▶ **AIM OF THE EXERCISE**
For each line below that contains the word "CROSS", make a copy.

▶ **EXERCISE DATA**
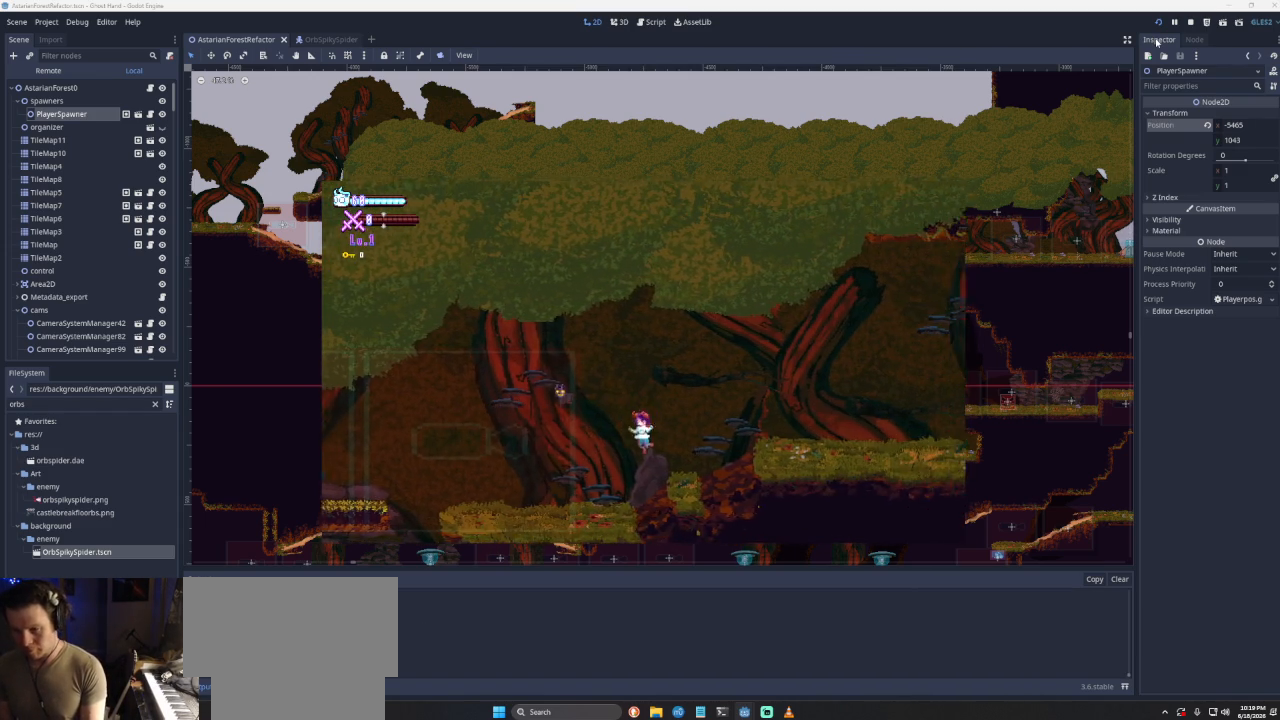
{"buttons": ["CROSS"], "left_stick": "left", "right_stick": "center", "events": [[100, "CROSS", "down"]]}
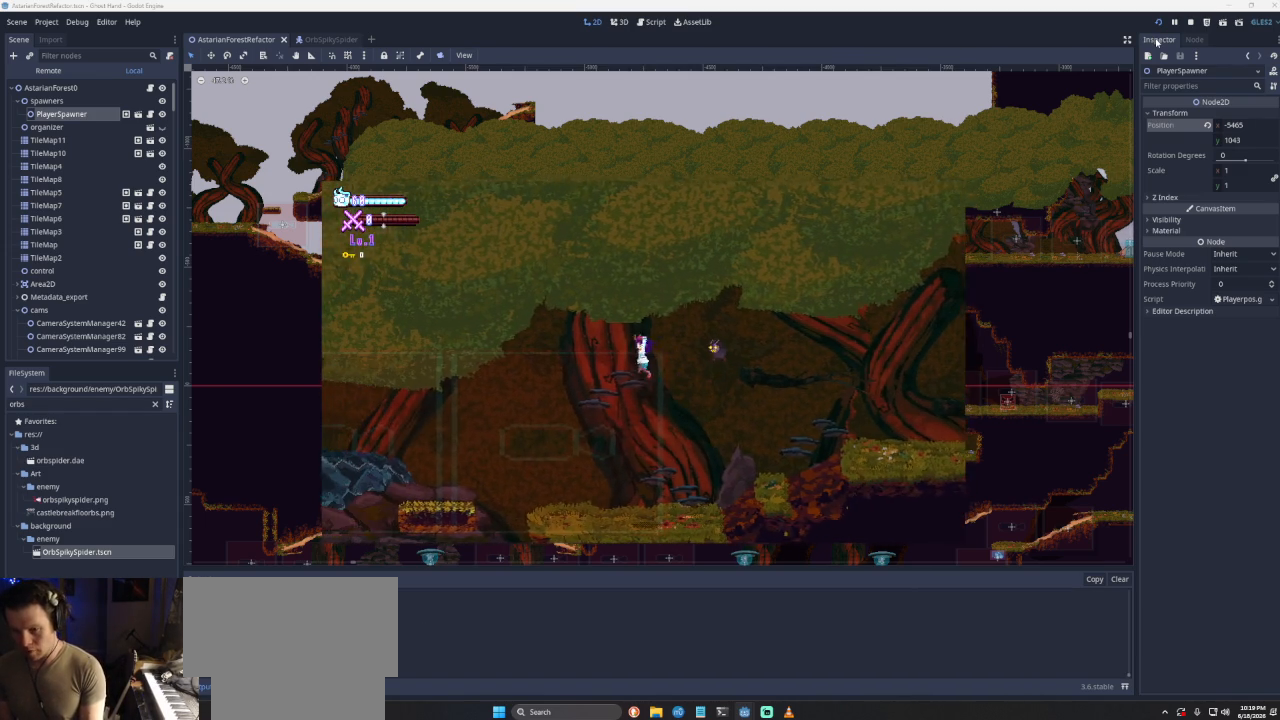
{"buttons": [], "left_stick": "left", "right_stick": "center", "events": [[67, "CROSS", "up"]]}
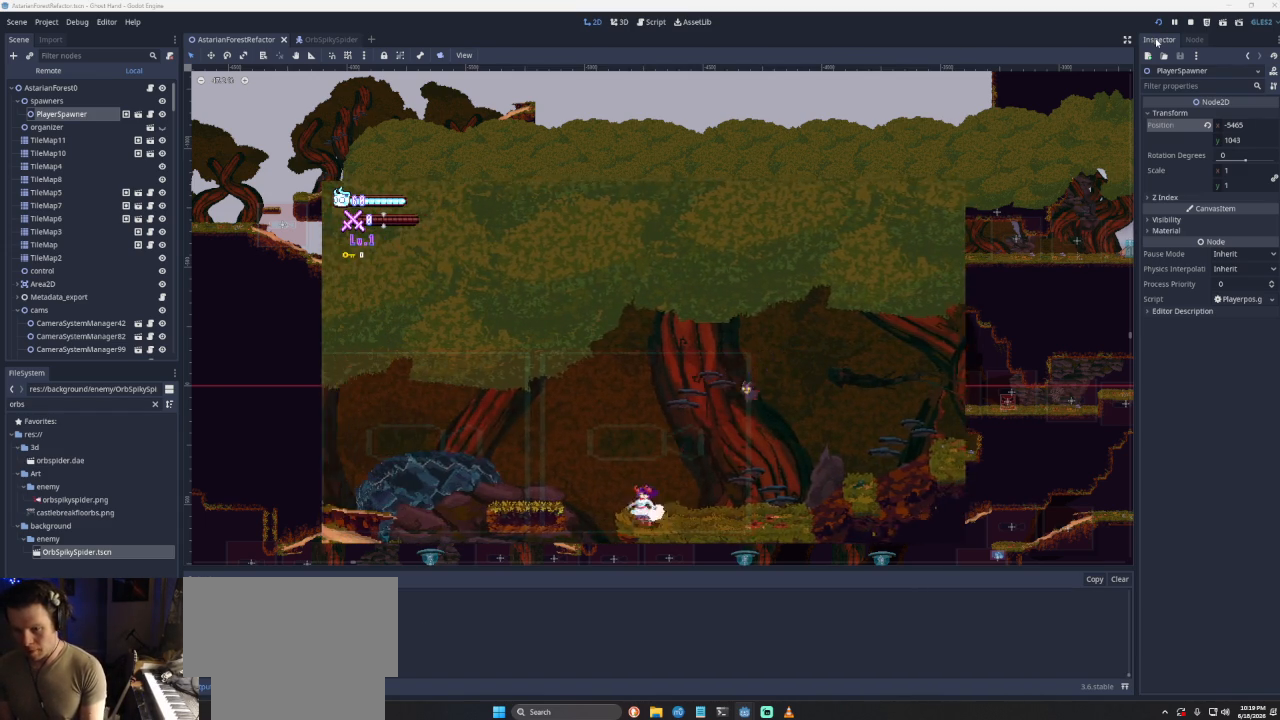
{"buttons": [], "left_stick": "down-right", "right_stick": "center", "events": [[333, "left_stick", "down"], [400, "left_stick", "down-right"]]}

▶ **EXPECTED ANSWER**
{"buttons": ["CROSS"], "left_stick": "left", "right_stick": "center", "events": [[100, "CROSS", "down"]]}
{"buttons": [], "left_stick": "left", "right_stick": "center", "events": [[67, "CROSS", "up"]]}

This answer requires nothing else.